04 sierpnia 2025

Od Undine – Dla tych, którzy przyjdą po was (IV)

TW: śmierć zwierzęcia, śmierć postaci.
Uderzenie. Dźwięk pękającej skały rozszedł się po ścianach niczym słodka, metaliczna melodia – symfonia zniszczenia, brzmiąca dla niej piękniej niż jakikolwiek hymn. Kolejne uderzenie. Z sufitu kamiennej kryjówki posypał się pył, szary popiół po spalonym świecie, przypominał płatki kwiatów rozsypane na cześć jej triumfu. Czuła ich strach – lepki, gęsty, duszący – jak mieszał się z upajającą wonią konającej nadziei. To była jej ulubiona chwila: ten krótki, gorączkowy moment tuż przed końcem, gdy rzeczywistość ofiar pękała niczym szklana tafla, i w końcu widzieli ją – nie przez zasłonę iluzji, nie przez kłamliwe słowa, lecz taką, jaką naprawdę była. Stworzoną do tego, by nieść im śmierć.

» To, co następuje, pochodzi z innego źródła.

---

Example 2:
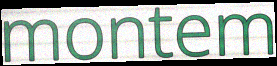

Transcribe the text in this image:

montem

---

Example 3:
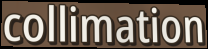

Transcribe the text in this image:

collimation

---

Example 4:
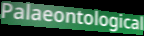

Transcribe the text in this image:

Palaeontological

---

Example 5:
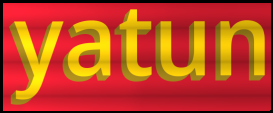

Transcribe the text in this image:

yatun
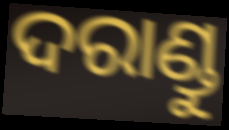
ଦରାଣ୍ଡୁ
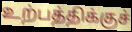
உற்பத்திக்குச்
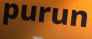
purun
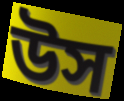
উস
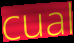
cual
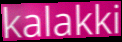
kalakki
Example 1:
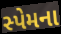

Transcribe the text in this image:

સ્પેમના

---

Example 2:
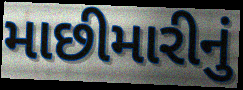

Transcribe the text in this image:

માછીમારીનું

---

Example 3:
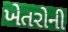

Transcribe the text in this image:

ખેતરોની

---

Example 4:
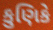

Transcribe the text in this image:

કુણિકે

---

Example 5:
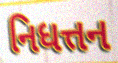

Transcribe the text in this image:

નિધત્તન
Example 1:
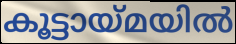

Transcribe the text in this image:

കൂട്ടായ്മയിൽ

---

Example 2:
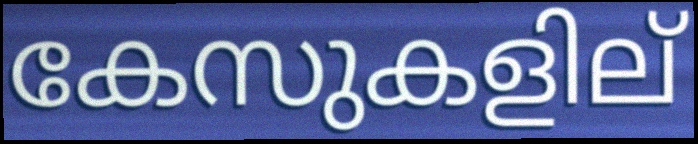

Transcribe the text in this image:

കേസുകളില്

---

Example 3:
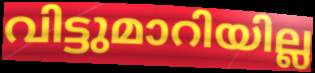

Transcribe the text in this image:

വിട്ടുമാറിയില്ല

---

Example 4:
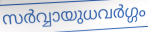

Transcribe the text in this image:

Ogon raz jeszcze przeciął powietrze, gruchnął o skałę, ziemia zadrżała. Kamień nie wytrzymał – pękł z hukiem i osypał się, odsłaniając przejście. Undine oczekiwała krzyku, może chaotycznej paniki, albo desperackiego szturmu ze strony całej trójki, ich szaleństwa i rozpaczy. Czegoś, co byłoby godnym uwieńczeniem tej sceny.

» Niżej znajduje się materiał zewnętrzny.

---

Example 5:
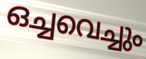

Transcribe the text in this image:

ഒച്ചവെച്ചും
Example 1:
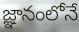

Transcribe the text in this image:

జ్ఞానంలోనే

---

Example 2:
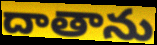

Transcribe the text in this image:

దాతాను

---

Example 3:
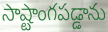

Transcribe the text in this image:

సాష్టాంగపడ్డాను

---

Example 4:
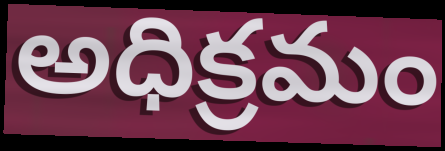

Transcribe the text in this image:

అధిక్రమం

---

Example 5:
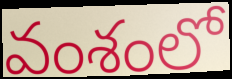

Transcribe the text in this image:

వంశంలో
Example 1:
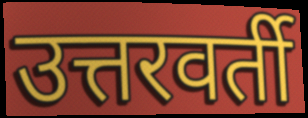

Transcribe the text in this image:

उत्तरवर्ती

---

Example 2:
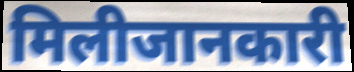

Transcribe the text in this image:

मिलीजानकारी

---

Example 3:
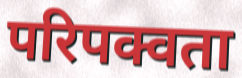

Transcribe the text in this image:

परिपक्वता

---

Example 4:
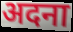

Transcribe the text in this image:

अदना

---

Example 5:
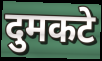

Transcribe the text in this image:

दुमकटे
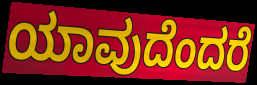
ಯಾವುದೆಂದರೆ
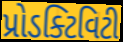
પ્રોડક્ટિવિટી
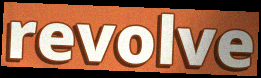
revolve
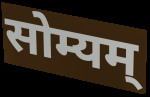
सोम्यम्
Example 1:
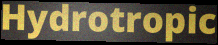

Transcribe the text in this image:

Hydrotropic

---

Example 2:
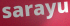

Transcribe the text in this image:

sarayu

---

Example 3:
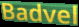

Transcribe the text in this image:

Badvel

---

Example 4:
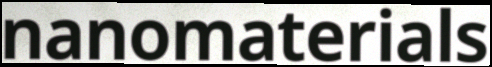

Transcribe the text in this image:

nanomaterials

Zamiast tego zobaczyła plan. Desperacki, ale skoordynowany.
W chwili, gdy jej pazury sięgnęły w głąb, by schwytać najbliższą ofiarę, Janek – z rykiem bojowym zupełnie do siebie niepodobnym – rzucił się przed siebie. Nie na nią. Nie w ataku. Pchnął ogromny, obluzowany głaz. Kamień zaklinował się w otworze i z impetem przygwoździł jej ramię do skały.
Ból był ostry i niespodziewany.
— Teraz! Uciekajcie! — ryknął Janek, opierając się całym ciężarem o kamień, jakby mógł utrzymać ją w ryzach siłą własnej woli.

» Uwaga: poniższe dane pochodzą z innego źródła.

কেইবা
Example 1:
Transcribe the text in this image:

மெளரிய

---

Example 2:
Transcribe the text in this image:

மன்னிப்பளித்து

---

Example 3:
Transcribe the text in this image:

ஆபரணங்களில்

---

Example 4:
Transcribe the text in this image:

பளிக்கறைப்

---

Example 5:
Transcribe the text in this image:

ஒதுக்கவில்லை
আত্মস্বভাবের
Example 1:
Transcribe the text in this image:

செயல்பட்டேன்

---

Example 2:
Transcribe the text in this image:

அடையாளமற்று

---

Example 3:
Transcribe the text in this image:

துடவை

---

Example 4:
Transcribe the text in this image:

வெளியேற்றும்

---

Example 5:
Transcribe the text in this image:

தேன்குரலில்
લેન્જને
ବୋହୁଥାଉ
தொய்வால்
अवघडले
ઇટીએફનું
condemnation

Tristan nie potrzebował więcej. Chwycił Andreę za ramię i pociągnął ją ku wyjściu, Szarik przemknął za nimi bezszelestnie.
Na ułamek sekundy ich spojrzenia się spotkały — Tristana, zimne i zdecydowane; Undine, rozbawione i pełne politowania. Wiedziała, że jedynie przedłużają swoją agonię, na próżno próbując odwlec nieuniknione, tak samo, jak robiły to wszystkie Ekspedycje przed nimi.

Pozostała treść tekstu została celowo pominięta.